Records to process:
□ □ □ □ □ □ □

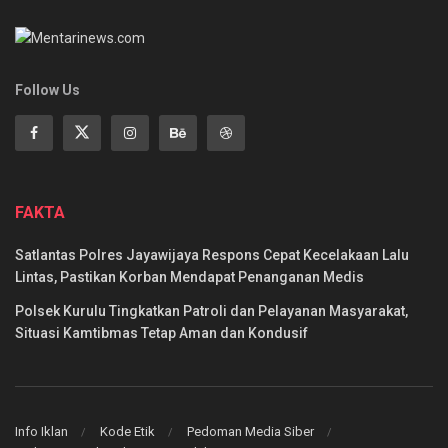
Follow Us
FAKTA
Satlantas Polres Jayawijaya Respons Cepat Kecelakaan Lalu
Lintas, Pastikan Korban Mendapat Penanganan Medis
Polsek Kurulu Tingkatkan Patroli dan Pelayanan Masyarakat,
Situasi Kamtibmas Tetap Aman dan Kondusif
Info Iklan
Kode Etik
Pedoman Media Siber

□ □ □ □ □ □ □

Rewrite the text of the data above, replacing "Follow Us" with "Ikuti Kami" and changing nothing else. Leave the pictures out of your answer.

Answer:
Ikuti Kami
FAKTA
Satlantas Polres Jayawijaya Respons Cepat Kecelakaan Lalu
Lintas, Pastikan Korban Mendapat Penanganan Medis
Polsek Kurulu Tingkatkan Patroli dan Pelayanan Masyarakat,
Situasi Kamtibmas Tetap Aman dan Kondusif
Info Iklan
Kode Etik
Pedoman Media Siber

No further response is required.